● **YOUR INSTRUCTIONS**
Across the lines of the records below, how many have the string "image" in them? Answer with the number alone.

● **TASK INPUTS**
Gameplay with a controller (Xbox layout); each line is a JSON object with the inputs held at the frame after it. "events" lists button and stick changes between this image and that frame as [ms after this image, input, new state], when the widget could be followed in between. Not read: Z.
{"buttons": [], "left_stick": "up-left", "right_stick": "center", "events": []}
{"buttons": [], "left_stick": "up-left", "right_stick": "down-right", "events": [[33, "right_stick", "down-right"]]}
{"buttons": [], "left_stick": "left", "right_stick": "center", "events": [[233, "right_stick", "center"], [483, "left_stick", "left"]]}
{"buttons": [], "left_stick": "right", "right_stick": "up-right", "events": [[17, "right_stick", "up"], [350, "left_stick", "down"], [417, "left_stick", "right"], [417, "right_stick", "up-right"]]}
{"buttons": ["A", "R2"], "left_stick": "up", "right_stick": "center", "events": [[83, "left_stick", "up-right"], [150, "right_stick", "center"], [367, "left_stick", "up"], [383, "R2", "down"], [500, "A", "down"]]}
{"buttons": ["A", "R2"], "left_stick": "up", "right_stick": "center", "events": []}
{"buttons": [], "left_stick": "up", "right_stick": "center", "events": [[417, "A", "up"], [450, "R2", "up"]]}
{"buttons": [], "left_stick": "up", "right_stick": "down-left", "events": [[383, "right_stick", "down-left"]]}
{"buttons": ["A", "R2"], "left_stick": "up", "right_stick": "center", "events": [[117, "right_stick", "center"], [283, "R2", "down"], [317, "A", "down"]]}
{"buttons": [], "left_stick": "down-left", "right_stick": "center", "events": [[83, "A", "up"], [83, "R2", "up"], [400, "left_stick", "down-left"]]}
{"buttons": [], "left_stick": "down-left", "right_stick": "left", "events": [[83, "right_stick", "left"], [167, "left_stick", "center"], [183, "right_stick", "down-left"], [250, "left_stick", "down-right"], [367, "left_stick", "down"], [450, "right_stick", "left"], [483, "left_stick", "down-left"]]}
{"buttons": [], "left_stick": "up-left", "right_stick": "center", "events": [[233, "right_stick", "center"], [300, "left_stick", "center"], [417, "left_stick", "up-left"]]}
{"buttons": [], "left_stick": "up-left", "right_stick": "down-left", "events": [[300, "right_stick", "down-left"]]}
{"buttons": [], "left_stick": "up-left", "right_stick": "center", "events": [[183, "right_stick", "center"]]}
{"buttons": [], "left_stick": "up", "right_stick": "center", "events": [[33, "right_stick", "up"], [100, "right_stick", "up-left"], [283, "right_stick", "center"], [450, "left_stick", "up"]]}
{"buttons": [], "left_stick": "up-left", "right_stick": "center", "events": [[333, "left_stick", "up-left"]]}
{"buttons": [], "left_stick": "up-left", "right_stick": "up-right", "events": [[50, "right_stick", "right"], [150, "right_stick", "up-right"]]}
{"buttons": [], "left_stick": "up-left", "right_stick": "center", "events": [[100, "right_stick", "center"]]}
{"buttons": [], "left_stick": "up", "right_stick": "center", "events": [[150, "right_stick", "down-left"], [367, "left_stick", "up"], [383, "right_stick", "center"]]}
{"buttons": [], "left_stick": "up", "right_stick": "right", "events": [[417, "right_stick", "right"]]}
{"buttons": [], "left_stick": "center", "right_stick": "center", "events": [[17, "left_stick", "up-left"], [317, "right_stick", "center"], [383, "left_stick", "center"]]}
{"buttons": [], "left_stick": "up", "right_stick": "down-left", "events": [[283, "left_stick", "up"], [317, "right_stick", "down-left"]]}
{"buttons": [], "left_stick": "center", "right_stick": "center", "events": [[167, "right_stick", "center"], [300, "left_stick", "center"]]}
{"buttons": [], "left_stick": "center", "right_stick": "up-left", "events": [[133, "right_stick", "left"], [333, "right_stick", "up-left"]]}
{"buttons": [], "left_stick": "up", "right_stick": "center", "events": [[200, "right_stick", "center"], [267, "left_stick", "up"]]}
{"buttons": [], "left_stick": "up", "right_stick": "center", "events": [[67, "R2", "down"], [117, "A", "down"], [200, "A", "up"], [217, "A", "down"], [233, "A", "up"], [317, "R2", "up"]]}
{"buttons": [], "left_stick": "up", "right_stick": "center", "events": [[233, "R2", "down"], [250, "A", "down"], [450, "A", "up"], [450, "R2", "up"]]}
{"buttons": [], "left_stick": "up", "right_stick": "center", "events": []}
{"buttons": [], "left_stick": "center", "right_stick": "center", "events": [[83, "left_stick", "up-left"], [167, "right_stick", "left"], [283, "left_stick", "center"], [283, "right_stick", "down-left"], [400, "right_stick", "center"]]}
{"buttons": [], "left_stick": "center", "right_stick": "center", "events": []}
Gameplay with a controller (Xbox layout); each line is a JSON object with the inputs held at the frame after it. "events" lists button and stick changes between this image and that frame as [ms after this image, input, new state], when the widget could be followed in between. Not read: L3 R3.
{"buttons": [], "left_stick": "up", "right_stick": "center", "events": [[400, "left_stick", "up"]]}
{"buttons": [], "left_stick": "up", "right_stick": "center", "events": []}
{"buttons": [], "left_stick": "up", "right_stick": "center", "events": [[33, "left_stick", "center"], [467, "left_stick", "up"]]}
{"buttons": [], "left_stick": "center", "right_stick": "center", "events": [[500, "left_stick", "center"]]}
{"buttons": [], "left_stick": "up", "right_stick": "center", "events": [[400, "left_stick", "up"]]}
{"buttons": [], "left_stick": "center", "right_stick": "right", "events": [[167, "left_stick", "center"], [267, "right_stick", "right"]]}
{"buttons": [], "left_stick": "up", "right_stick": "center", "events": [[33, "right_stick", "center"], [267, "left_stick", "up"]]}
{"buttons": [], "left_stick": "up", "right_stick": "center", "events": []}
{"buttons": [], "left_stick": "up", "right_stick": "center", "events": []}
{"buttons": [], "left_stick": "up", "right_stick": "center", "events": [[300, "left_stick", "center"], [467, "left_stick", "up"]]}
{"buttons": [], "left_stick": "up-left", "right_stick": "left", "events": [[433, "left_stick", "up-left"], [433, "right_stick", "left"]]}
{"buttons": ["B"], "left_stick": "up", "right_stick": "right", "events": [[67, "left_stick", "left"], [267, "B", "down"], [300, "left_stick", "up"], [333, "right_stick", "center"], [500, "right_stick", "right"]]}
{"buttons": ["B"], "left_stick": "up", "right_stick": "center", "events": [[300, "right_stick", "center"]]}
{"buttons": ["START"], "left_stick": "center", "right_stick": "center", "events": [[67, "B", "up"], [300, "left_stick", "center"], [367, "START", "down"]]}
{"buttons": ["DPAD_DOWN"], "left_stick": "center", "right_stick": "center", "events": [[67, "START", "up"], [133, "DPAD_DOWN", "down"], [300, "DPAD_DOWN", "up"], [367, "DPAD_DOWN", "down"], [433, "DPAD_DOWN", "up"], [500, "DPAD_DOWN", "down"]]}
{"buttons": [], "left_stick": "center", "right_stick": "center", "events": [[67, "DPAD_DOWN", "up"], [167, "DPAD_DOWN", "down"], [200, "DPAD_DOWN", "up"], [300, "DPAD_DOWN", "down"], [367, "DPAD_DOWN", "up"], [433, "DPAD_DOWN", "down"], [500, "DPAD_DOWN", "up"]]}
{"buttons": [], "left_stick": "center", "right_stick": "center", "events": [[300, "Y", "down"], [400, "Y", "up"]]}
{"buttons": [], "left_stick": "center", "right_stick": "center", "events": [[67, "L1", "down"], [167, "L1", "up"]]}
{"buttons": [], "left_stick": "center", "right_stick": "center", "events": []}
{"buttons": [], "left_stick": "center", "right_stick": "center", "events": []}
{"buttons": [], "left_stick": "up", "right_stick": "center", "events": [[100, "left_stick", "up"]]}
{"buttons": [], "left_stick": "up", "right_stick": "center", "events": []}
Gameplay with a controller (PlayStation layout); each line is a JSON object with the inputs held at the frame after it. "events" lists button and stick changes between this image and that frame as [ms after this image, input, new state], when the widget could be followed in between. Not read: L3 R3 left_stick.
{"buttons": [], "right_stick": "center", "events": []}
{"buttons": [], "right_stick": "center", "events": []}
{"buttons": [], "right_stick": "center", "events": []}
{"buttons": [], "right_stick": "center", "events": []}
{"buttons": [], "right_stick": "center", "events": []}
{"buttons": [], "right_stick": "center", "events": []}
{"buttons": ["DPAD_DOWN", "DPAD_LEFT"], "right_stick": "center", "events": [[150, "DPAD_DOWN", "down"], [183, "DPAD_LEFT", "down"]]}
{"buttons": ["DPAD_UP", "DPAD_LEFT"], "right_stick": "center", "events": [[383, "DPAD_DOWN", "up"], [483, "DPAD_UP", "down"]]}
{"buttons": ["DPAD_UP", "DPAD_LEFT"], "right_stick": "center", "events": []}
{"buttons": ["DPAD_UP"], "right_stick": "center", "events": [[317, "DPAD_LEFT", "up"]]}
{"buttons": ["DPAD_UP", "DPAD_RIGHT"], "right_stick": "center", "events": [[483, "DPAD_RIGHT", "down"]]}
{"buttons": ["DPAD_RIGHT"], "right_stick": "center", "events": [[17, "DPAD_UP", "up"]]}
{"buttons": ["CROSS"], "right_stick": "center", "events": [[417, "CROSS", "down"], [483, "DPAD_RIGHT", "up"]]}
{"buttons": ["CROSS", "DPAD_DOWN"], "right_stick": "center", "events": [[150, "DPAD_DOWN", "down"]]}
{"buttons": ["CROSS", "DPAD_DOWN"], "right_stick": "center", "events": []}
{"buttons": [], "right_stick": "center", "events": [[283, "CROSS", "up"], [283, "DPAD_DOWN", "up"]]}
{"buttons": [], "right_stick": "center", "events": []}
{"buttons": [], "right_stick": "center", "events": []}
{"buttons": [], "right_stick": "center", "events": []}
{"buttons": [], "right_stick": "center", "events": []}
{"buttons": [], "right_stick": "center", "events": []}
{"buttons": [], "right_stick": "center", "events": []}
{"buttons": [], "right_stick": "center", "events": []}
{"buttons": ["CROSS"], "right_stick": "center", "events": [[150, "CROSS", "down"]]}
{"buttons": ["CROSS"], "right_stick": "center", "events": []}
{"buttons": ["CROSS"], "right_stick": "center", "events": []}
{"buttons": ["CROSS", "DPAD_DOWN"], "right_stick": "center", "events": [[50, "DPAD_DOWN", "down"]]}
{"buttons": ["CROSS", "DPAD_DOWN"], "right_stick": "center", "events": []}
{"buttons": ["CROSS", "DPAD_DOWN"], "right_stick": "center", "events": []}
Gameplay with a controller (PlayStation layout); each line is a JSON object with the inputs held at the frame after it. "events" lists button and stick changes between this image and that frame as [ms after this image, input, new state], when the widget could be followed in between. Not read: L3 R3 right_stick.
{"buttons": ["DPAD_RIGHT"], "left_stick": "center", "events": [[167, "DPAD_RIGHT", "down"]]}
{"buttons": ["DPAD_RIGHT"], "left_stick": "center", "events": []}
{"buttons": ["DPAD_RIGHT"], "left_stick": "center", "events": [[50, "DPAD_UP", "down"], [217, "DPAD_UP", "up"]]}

● **COMPLETED EXERCISE**
4